To the northwest the Indian villages of the
Apalachee tribes flourished upon the land by the
Suwannee and Apalachicola Rivers. At the center of
the peninsula the Timuquanans had many villages
along the St. John’s River.
In the southwest region the Calusa Indians had
numerous homes from Cape Sable to Tampa Bay. The missionaries had to confront a persistent spirit of hostility
to Christian teaching. These Indians were described
as cruel, crafty, though recklessly brave,
polygamous, and inveterately addicted to human
sacrifice. Juan Ponce Leon of Spain encountered the
Calusa Indians when he landed in 1513. The Calusa
who put up a fierce resistance to the invaders did
not welcome the Spanish. In 1521 during a skirmish
an arrow mortally wounded Leon. Leon was laid to
rest in the St. John River.
A small village of Tegestas Indians lived on
Biscayne Bay. Some anthropologists believe that the
Tegestas Indians originally from the Bahamas and had
a kinship with the Calusa tribes.
The Ays tribe lived along the Indian River south of
Cape Canaveral. There were only a few Ays people.

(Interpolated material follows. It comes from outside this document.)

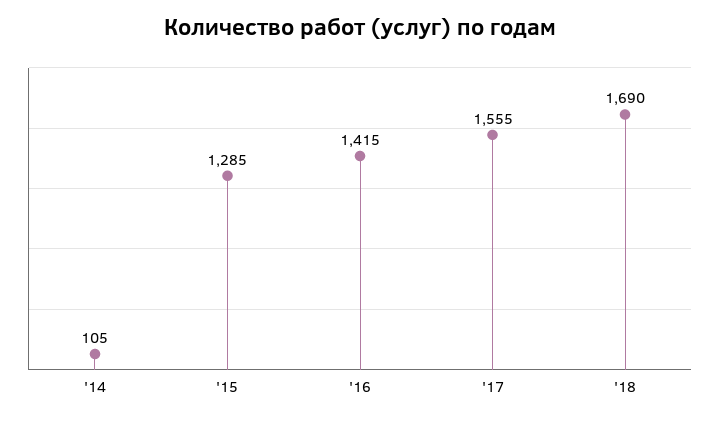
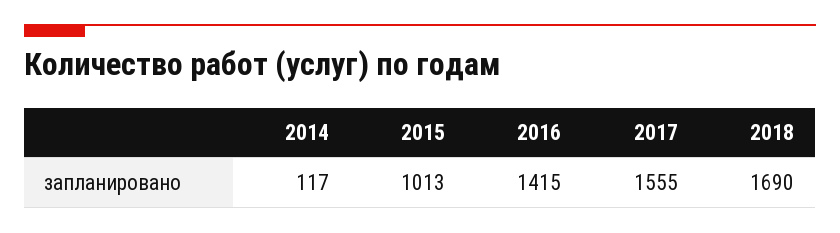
'14: 105 -> 117
'15: 1285 -> 1013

These Indians came in contact with the early
missions and were used for labor in the building the
Christian settlements. These tribes connect to
ethnologically and linguistically to the great
Muskhogean or Creek family.
Some of he records of the early voyages to the
Americas amazingly have been preserved. The Archives
at Seville, Spain contain the many names of those
who were courageous enough to cross over to the New
World. I have attempted to bring these people and
their stories back into the light of history.